Jun 102009
 

These easy ways to get out of debt will help you solve money problems and achieve your financial goals. These tips for creating financial abundance are from money expert Courtney Kostelecky, who teaches regular “Get Completely Out of Debt” seminars.

Here’s what he says about debt:

“Debt – whether it’s good debt or bad debt – can be difficult to deal with. In today’s economy, creditors are becoming much more aggressive in their collection tactics. Consumers need to be aware of what a collector can and cannot legally do.”

For help stopping the downward spiral of debt, click on the How to Get Out of Debt, Stay Out of Debt, and Live Prosperously (Based on the Principles and Techniques of Debtors Anonymous)by Jerrold Mundis. And, read on for Kostelecky’s tips on reducing debt, saving money, and paying your bills…

5 Tips for Getting Out of Debt – the Easy Way

Get financially organized

To pay off all your bills and create financial abundance, you first need to know exactly how much money you owe. Many of people are amazed at how much money they really owe, when they sit down and figure it out for the first time. Set aside three or four hours to calculate your debt and create a plan to save more money.

Prioritize your bill payments

One of the biggest money mistakes people make is paying extra money because of the interest on their debt. Unless you pay off your debt the right way, you’ll never make any real progress. Pay off the debt on the bills that have the highest interest rates, then move on to the bills with lower interest rates.

Don’t focus on interest rates

Yes, it is true that a lower interest rate can save you money, but focusing on this is the main cause for people getting farther in debt. I recently had a personal consultation with someone who transferred their balance on a credit card to a zero % offer. They paid $600 to do this, and the zero % is only good for one year. After that it increases, which could cause financial problems later.

This is also true with mortgages. Every time you re-finance your mortgage, you start the amortization all over again.  This is why many people are taking 40+ years to pay off a 30 year mortgage.

Remember: small changes can have HUGE effects

There are a lot of small money saving techniques and strategies that can help you get out of debt. For instance, you can cut back on one coffee a day (approximately saving $4 per day). This is an easy way to start solving your money problems.

Stay focused on your financial goals

Even though the average person can pay off their credit card debt in 2-3 years using the system I teach, that is still a long time to stay focused.

If you have any questions or thoughts on these ways to pay bills and save more money, please comment below.

Courtney Kostelecky is an author and speaker. Visit DebtFreeNews for his free wealth building and debt elimination tips.

laurie pawlik kienlenI'm Laurie Pawlik-Kienlen - Christian, bookworm, travel bug, flute player, writer, blogger, warrior princess. :-) My husband and I live in Vancouver, Canada with our cat and dogs.

What's happening in your life? I welcome your big and little comments below! I can't give you advice, but writing might bring you clarity and insight.
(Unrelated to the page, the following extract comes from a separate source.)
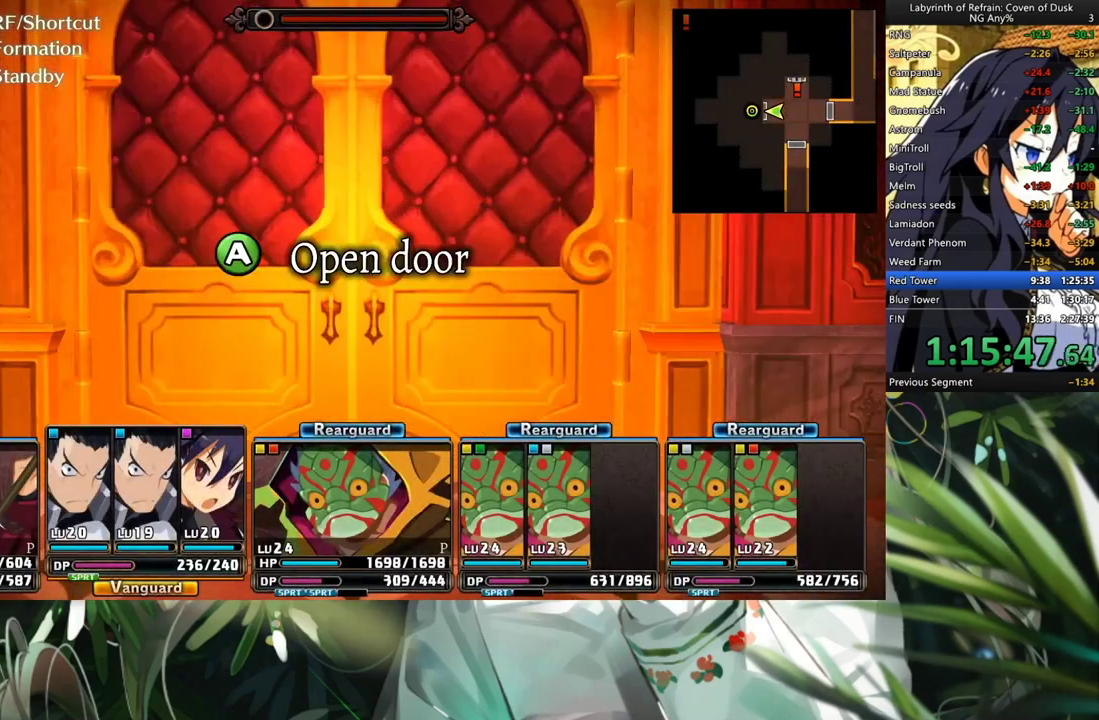
{"buttons": ["X"], "left_stick": "center", "right_stick": "center", "events": [[400, "X", "down"]]}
"I pray that God, the source of hope, will fill you completely with joy and peace because you trust in Him. Then you will overflow with confident hope through the power of the Holy Spirit." - Romans 15:13

In peace and passion...Laurie

  5 Responses to “5 Easy Ways to Get Out of Debt”

  1. Thanks for your thoughts, Shirley.

    Going bankrupt may wipe the slate clean and it may seem like the easiest way to get out of debt, but it can hurt your credit rating for a long time.
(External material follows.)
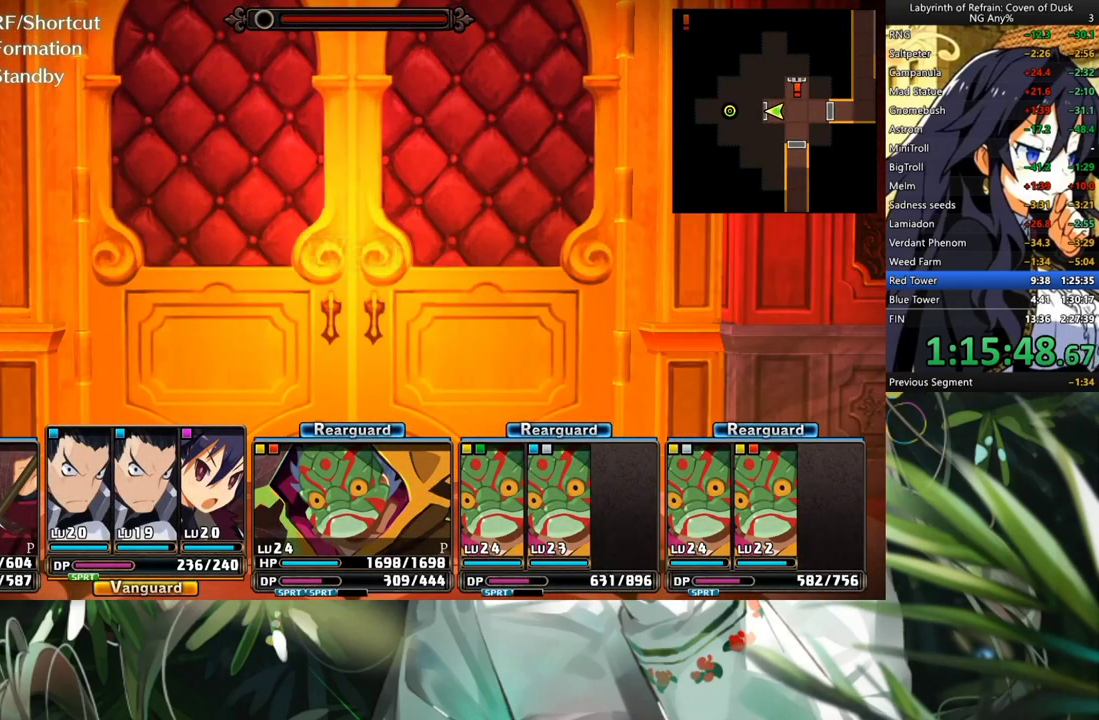
{"buttons": [], "left_stick": "center", "right_stick": "center", "events": [[33, "X", "down"], [100, "X", "up"], [433, "A", "down"], [500, "A", "up"]]}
  2. I know — sticking to a budget is so difficult! But, it’s one of the best ways to get out of debt and save money.

  3. It is amazing how getting organized and sticking to budget can help. Most people don’t want to do that, because it takes work. You can really take control of your finances by making a budget and sticking to it.

  4. Hi Toni,

    Congratulations on being debt free in two months — that’s very exciting!

    The fact that you paid off your debt will improve your credit rating, because the best way to get a good credit report is by accumulating debt and then paying it off.

    So, using a credit card every month — and paying it off every month — can increase your credit rating because it shows you can handle your money wisely.

    Here’s what Liz Pulliam Weston of MSN Money says: “You can’t raise your scores if you don’t use credit. Credit scores try to predict how well you’re likely to use credit in the future by how well you’ve used it in the past. So while living a cash-only lifestyle may do wonders for your wallet, it won’t boost your scores — in fact, without continuing use of some type of credit, eventually your credit reports won’t even generate credit scores.”

    The trick, of course, is NOT racking up your credit cards so high that you can’t pay them. Instead, use your credit cards for things you’d buy anyway: groceries, gas, household bills, etc. Then pay off that monthly credit card bill before it’s due.

    Here’s some more info on getting out of debt and credit reports:

    Facts About Credit Scores and Credit Reports

    How to Fix a Bad Credit Score

    I hope this helps — and enjoy the progress you’ve made in achieving your financial goals! :-)

    Laurie

  5. Four years ago I turned all of our credit card debt over to a credit counseling service, and I have been making payments ever since, In two months we will be credit card debt free! My question, What does this do for my credit rating which isn’t so great at the moments, and how can I repair my rating?